The president said lower taxes would increase jobs and stimulate economic growth.
"We're here today to launch our plans to bring back Main Street by reducing the crushing burden on our companies and on our workers," Trump said to a crowd of supporters in Springfield, Missouri.
"Our self-destructive tax code costs Americans millions and millions of jobs, trillions of dollars, and billions of hours spent on compliance and paperwork," he said.
He announced plans to cut unnecessary regulations and promised a tax code that would be "pro-growth, pro-jobs, pro-worker and pro-American." Noting that the job must be done through Congress, Trump said he was ready to work with Republican and Democrat lawmakers alike.
In the past, Trump has proposed cutting the corporate tax rate to 15 percent from 35 percent, reducing tax rates paid by families and individuals and eliminating other taxes, which some administration officials think have unnecessarily complicated the U.S. tax code. The regulations governing U.S. income taxes have not undergone a significant overhaul since 1986.
"The tax code is so complicated that more than 90 percent of Americans need professional help to do their own taxes," the president said. "This enormous complexity is very unfair. It disadvantages ordinary Americans who don't have an army of accountants, while benefiting deep-pocketed special interests."
Senate Democratic leader Charles Schumer of New York outlined the his party's approach to a tax overhaul earlier Wednesday, saying Trump's plan should not include tax reductions for the wealthiest 1 percent of Americans. Schumer told reporters in Washington the tax plan should not increase budget deficits and should be written by both major parties.
Although Trump's Republican Party controls both houses of Congress, there have been no major legislative achievements this year, placing mounting pressure on the party to secure a victory before midterm elections in 2018.
Republican congressional aides have said there is no consensus within the party about how to overhaul the tax code. White House officials have said they are receptive to temporary revisions if they are unable to garner enough support for long-term changes.
A tax overhaul is one of several items before Congress, which is scheduled to be in session for only brief periods before the U.S. fiscal year ends September 30. The House and Senate must also approve legislation to adjust the statutory limit on government spending by September 29 or face the possibility that the U.S. Treasury would default on some of its debt obligations. Another priority is settling budgetary issues before fiscal 2018 begins October 1.
Washington also must focus on is finding the billions of dollars that Trump has promised for rebuilding and relief efforts following this month's devastating storm and flood damage in Texas and Louisiana.
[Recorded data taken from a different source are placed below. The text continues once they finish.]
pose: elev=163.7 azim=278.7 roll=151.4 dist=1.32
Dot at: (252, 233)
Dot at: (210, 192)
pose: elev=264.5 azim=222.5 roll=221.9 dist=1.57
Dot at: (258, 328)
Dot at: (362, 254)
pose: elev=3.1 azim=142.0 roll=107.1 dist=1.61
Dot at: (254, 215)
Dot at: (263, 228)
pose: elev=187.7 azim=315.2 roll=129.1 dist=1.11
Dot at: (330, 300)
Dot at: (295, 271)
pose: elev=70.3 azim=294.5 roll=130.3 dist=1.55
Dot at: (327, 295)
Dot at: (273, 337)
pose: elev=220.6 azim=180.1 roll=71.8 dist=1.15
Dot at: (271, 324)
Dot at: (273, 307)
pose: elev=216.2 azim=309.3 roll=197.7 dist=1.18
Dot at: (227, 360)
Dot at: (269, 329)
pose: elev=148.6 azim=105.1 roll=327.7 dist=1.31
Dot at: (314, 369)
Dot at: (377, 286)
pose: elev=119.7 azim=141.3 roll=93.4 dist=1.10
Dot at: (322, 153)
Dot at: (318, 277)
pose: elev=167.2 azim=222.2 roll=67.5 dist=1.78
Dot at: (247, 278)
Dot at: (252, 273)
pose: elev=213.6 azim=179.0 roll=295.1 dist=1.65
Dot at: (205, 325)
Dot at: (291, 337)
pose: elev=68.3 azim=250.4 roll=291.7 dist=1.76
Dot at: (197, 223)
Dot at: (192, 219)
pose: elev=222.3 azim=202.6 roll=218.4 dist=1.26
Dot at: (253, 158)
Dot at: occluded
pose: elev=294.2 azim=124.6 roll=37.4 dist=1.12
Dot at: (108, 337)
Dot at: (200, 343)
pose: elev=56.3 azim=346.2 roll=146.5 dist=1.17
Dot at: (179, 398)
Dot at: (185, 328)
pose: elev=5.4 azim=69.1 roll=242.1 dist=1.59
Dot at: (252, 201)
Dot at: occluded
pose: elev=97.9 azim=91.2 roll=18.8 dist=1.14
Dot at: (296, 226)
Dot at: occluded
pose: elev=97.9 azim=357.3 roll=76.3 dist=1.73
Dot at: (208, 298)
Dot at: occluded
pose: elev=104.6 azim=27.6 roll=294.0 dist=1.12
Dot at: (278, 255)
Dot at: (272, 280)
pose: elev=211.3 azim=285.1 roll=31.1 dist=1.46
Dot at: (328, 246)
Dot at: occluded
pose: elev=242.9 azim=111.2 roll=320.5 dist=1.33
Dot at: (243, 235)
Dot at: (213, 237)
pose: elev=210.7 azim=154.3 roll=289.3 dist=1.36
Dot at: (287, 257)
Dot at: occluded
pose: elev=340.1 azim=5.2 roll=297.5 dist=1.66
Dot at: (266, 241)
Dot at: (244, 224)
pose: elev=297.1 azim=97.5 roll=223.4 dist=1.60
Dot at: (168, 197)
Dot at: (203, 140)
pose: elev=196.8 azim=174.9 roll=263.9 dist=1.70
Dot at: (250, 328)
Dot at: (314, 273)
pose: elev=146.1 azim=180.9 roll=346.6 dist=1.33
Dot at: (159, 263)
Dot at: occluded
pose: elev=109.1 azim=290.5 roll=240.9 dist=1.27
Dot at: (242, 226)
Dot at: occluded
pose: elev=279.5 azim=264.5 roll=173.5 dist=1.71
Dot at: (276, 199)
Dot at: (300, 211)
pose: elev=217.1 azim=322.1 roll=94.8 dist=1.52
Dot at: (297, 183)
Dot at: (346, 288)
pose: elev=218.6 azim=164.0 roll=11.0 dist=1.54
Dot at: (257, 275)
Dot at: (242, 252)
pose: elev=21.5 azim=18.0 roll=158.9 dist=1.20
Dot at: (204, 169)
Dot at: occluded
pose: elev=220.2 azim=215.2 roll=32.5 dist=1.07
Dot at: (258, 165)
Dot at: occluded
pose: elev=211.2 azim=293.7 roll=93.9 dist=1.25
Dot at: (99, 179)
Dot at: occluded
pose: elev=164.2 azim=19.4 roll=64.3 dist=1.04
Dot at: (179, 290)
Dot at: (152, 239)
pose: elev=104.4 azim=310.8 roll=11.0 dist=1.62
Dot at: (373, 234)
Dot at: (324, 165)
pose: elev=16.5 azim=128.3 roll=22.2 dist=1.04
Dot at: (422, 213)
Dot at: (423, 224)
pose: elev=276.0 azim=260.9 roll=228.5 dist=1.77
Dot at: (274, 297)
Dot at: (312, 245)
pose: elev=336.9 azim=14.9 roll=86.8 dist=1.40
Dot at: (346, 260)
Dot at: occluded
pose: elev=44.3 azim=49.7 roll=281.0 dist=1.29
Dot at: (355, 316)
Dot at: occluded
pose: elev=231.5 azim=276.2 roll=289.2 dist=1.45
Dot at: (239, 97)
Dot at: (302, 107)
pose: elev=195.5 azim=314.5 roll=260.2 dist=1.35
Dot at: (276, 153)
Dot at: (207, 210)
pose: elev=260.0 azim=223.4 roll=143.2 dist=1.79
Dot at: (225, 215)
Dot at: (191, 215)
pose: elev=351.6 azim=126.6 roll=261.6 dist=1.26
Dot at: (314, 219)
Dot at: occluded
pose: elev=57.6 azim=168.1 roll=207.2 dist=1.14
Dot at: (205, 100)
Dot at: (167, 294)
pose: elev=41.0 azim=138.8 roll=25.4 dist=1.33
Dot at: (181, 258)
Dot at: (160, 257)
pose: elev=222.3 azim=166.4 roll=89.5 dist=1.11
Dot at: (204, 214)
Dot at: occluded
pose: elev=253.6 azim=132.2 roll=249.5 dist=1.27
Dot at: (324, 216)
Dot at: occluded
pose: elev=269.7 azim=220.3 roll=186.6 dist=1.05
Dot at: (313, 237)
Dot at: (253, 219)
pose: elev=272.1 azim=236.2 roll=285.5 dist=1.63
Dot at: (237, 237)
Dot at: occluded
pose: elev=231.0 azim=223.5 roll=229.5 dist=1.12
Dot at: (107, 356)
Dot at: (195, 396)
Such extraordinary spending must be appropriated by Congress.
Tax cuts were at the top of the Trump administration's "wish list" when the Republican president took office seven months ago, but the expectation that work could be accomplished by August has been steadily pushed back. Trump and his economic team had planned to write a new tax bill together with Congress, but the White House has now abandoned that plan and said it will await a bill drafted by lawmakers.
If the House Ways and Means Committee comes up with a proposal by October, as some members hope, the full House could vote on it in November, and the tax-reform focus would then shift to the Senate.